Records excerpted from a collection
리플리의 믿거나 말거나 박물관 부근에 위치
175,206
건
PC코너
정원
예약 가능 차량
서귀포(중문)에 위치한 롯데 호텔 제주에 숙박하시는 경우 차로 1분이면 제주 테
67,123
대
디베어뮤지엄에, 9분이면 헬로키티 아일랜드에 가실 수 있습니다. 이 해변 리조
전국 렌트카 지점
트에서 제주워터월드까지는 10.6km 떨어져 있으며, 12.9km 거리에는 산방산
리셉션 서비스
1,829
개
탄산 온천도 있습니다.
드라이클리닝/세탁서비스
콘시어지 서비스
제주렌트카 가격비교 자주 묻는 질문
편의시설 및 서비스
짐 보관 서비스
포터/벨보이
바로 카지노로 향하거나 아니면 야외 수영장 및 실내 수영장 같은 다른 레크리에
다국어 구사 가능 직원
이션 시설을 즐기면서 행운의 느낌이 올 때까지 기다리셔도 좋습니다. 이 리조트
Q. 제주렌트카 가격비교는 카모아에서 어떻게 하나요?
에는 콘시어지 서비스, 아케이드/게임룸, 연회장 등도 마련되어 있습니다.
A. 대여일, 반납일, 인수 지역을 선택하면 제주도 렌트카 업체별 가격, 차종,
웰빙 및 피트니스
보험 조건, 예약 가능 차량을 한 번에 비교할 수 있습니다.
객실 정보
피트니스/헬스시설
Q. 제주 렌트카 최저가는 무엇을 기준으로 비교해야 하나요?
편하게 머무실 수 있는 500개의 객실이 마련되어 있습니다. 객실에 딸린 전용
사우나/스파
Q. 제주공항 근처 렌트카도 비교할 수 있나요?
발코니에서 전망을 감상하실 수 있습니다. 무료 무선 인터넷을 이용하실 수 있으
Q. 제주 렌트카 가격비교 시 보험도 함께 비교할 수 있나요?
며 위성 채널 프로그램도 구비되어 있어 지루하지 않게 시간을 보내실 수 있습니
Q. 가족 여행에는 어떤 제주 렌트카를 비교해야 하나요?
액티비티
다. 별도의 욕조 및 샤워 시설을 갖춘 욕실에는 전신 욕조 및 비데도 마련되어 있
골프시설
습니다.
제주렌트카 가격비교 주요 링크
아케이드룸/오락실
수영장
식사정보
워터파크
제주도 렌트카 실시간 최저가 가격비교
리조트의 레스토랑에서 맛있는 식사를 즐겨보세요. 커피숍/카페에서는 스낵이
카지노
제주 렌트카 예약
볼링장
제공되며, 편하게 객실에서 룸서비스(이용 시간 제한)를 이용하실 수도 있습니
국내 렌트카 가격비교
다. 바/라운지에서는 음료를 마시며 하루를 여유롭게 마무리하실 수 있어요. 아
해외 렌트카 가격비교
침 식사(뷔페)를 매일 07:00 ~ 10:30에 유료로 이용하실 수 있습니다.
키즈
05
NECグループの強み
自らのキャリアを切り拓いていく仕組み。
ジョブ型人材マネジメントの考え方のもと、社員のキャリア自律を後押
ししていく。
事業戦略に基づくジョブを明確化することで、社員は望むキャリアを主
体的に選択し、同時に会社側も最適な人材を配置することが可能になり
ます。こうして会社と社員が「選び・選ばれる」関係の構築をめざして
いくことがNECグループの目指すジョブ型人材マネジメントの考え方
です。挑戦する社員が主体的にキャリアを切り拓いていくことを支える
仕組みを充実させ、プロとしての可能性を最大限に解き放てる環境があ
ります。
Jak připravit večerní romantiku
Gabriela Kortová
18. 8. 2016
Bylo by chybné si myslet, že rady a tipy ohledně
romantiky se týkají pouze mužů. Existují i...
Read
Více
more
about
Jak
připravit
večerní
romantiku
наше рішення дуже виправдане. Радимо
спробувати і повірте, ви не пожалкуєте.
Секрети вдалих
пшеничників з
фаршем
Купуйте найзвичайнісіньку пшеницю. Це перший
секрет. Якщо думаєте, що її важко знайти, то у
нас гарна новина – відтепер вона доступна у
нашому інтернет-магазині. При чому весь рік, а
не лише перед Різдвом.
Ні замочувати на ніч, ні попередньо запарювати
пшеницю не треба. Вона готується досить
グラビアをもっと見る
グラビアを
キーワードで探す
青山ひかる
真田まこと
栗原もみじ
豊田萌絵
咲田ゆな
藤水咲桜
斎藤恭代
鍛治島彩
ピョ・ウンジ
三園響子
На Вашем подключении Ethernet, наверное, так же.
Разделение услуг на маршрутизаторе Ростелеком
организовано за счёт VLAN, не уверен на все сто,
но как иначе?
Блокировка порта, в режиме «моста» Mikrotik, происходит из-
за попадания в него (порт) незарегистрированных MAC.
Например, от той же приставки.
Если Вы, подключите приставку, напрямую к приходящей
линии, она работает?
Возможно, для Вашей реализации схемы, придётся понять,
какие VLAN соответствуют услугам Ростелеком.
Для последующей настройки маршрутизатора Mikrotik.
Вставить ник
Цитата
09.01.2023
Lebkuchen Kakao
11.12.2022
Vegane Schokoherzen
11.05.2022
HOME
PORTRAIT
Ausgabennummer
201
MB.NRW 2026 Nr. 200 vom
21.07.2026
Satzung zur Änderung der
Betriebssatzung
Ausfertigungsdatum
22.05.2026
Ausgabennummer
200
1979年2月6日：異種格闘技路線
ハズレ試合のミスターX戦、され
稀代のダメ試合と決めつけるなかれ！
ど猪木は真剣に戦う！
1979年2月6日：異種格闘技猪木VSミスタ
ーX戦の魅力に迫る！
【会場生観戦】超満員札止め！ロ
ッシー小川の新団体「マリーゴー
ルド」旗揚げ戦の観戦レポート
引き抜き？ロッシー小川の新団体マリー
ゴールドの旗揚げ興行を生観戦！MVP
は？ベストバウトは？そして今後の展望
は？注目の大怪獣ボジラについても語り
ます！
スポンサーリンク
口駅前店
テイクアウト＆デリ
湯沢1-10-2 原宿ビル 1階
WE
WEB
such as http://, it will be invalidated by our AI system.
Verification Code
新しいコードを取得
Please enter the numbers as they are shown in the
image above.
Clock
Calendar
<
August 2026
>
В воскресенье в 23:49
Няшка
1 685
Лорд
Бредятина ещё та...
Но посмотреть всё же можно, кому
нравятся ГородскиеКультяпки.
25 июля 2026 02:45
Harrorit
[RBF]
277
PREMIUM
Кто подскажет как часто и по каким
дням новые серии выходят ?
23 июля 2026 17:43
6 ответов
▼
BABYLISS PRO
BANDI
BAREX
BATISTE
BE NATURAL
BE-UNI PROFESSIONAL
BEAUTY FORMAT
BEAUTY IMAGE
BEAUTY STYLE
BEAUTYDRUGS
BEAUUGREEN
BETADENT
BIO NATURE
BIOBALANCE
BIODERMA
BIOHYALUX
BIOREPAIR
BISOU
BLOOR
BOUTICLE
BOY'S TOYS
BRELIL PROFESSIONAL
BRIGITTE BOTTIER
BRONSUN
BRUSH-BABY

Exercise requirements.
Reproduce the records above in full, without altering a single character.

Solution to this exercise.
리플리의 믿거나 말거나 박물관 부근에 위치
175,206
건
PC코너
정원
예약 가능 차량
서귀포(중문)에 위치한 롯데 호텔 제주에 숙박하시는 경우 차로 1분이면 제주 테
67,123
대
디베어뮤지엄에, 9분이면 헬로키티 아일랜드에 가실 수 있습니다. 이 해변 리조
전국 렌트카 지점
트에서 제주워터월드까지는 10.6km 떨어져 있으며, 12.9km 거리에는 산방산
리셉션 서비스
1,829
개
탄산 온천도 있습니다.
드라이클리닝/세탁서비스
콘시어지 서비스
제주렌트카 가격비교 자주 묻는 질문
편의시설 및 서비스
짐 보관 서비스
포터/벨보이
바로 카지노로 향하거나 아니면 야외 수영장 및 실내 수영장 같은 다른 레크리에
다국어 구사 가능 직원
이션 시설을 즐기면서 행운의 느낌이 올 때까지 기다리셔도 좋습니다. 이 리조트
Q. 제주렌트카 가격비교는 카모아에서 어떻게 하나요?
에는 콘시어지 서비스, 아케이드/게임룸, 연회장 등도 마련되어 있습니다.
A. 대여일, 반납일, 인수 지역을 선택하면 제주도 렌트카 업체별 가격, 차종,
웰빙 및 피트니스
보험 조건, 예약 가능 차량을 한 번에 비교할 수 있습니다.
객실 정보
피트니스/헬스시설
Q. 제주 렌트카 최저가는 무엇을 기준으로 비교해야 하나요?
편하게 머무실 수 있는 500개의 객실이 마련되어 있습니다. 객실에 딸린 전용
사우나/스파
Q. 제주공항 근처 렌트카도 비교할 수 있나요?
발코니에서 전망을 감상하실 수 있습니다. 무료 무선 인터넷을 이용하실 수 있으
Q. 제주 렌트카 가격비교 시 보험도 함께 비교할 수 있나요?
며 위성 채널 프로그램도 구비되어 있어 지루하지 않게 시간을 보내실 수 있습니
Q. 가족 여행에는 어떤 제주 렌트카를 비교해야 하나요?
액티비티
다. 별도의 욕조 및 샤워 시설을 갖춘 욕실에는 전신 욕조 및 비데도 마련되어 있
골프시설
습니다.
제주렌트카 가격비교 주요 링크
아케이드룸/오락실
수영장
식사정보
워터파크
제주도 렌트카 실시간 최저가 가격비교
리조트의 레스토랑에서 맛있는 식사를 즐겨보세요. 커피숍/카페에서는 스낵이
카지노
제주 렌트카 예약
볼링장
제공되며, 편하게 객실에서 룸서비스(이용 시간 제한)를 이용하실 수도 있습니
국내 렌트카 가격비교
다. 바/라운지에서는 음료를 마시며 하루를 여유롭게 마무리하실 수 있어요. 아
해외 렌트카 가격비교
침 식사(뷔페)를 매일 07:00 ~ 10:30에 유료로 이용하실 수 있습니다.
키즈
05
NECグループの強み
自らのキャリアを切り拓いていく仕組み。
ジョブ型人材マネジメントの考え方のもと、社員のキャリア自律を後押
ししていく。
事業戦略に基づくジョブを明確化することで、社員は望むキャリアを主
体的に選択し、同時に会社側も最適な人材を配置することが可能になり
ます。こうして会社と社員が「選び・選ばれる」関係の構築をめざして
いくことがNECグループの目指すジョブ型人材マネジメントの考え方
です。挑戦する社員が主体的にキャリアを切り拓いていくことを支える
仕組みを充実させ、プロとしての可能性を最大限に解き放てる環境があ
ります。
Jak připravit večerní romantiku
Gabriela Kortová
18. 8. 2016
Bylo by chybné si myslet, že rady a tipy ohledně
romantiky se týkají pouze mužů. Existují i...
Read
Více
more
about
Jak
připravit
večerní
romantiku
наше рішення дуже виправдане. Радимо
спробувати і повірте, ви не пожалкуєте.
Секрети вдалих
пшеничників з
фаршем
Купуйте найзвичайнісіньку пшеницю. Це перший
секрет. Якщо думаєте, що її важко знайти, то у
нас гарна новина – відтепер вона доступна у
нашому інтернет-магазині. При чому весь рік, а
не лише перед Різдвом.
Ні замочувати на ніч, ні попередньо запарювати
пшеницю не треба. Вона готується досить
グラビアをもっと見る
グラビアを
キーワードで探す
青山ひかる
真田まこと
栗原もみじ
豊田萌絵
咲田ゆな
藤水咲桜
斎藤恭代
鍛治島彩
ピョ・ウンジ
三園響子
На Вашем подключении Ethernet, наверное, так же.
Разделение услуг на маршрутизаторе Ростелеком
организовано за счёт VLAN, не уверен на все сто,
но как иначе?
Блокировка порта, в режиме «моста» Mikrotik, происходит из-
за попадания в него (порт) незарегистрированных MAC.
Например, от той же приставки.
Если Вы, подключите приставку, напрямую к приходящей
линии, она работает?
Возможно, для Вашей реализации схемы, придётся понять,
какие VLAN соответствуют услугам Ростелеком.
Для последующей настройки маршрутизатора Mikrotik.
Вставить ник
Цитата
09.01.2023
Lebkuchen Kakao
11.12.2022
Vegane Schokoherzen
11.05.2022
HOME
PORTRAIT
Ausgabennummer
201
MB.NRW 2026 Nr. 200 vom
21.07.2026
Satzung zur Änderung der
Betriebssatzung
Ausfertigungsdatum
22.05.2026
Ausgabennummer
200
1979年2月6日：異種格闘技路線
ハズレ試合のミスターX戦、され
稀代のダメ試合と決めつけるなかれ！
ど猪木は真剣に戦う！
1979年2月6日：異種格闘技猪木VSミスタ
ーX戦の魅力に迫る！
【会場生観戦】超満員札止め！ロ
ッシー小川の新団体「マリーゴー
ルド」旗揚げ戦の観戦レポート
引き抜き？ロッシー小川の新団体マリー
ゴールドの旗揚げ興行を生観戦！MVP
は？ベストバウトは？そして今後の展望
は？注目の大怪獣ボジラについても語り
ます！
スポンサーリンク
口駅前店
テイクアウト＆デリ
湯沢1-10-2 原宿ビル 1階
WE
WEB
such as http://, it will be invalidated by our AI system.
Verification Code
新しいコードを取得
Please enter the numbers as they are shown in the
image above.
Clock
Calendar
<
August 2026
>
В воскресенье в 23:49
Няшка
1 685
Лорд
Бредятина ещё та...
Но посмотреть всё же можно, кому
нравятся ГородскиеКультяпки.
25 июля 2026 02:45
Harrorit
[RBF]
277
PREMIUM
Кто подскажет как часто и по каким
дням новые серии выходят ?
23 июля 2026 17:43
6 ответов
▼
BABYLISS PRO
BANDI
BAREX
BATISTE
BE NATURAL
BE-UNI PROFESSIONAL
BEAUTY FORMAT
BEAUTY IMAGE
BEAUTY STYLE
BEAUTYDRUGS
BEAUUGREEN
BETADENT
BIO NATURE
BIOBALANCE
BIODERMA
BIOHYALUX
BIOREPAIR
BISOU
BLOOR
BOUTICLE
BOY'S TOYS
BRELIL PROFESSIONAL
BRIGITTE BOTTIER
BRONSUN
BRUSH-BABY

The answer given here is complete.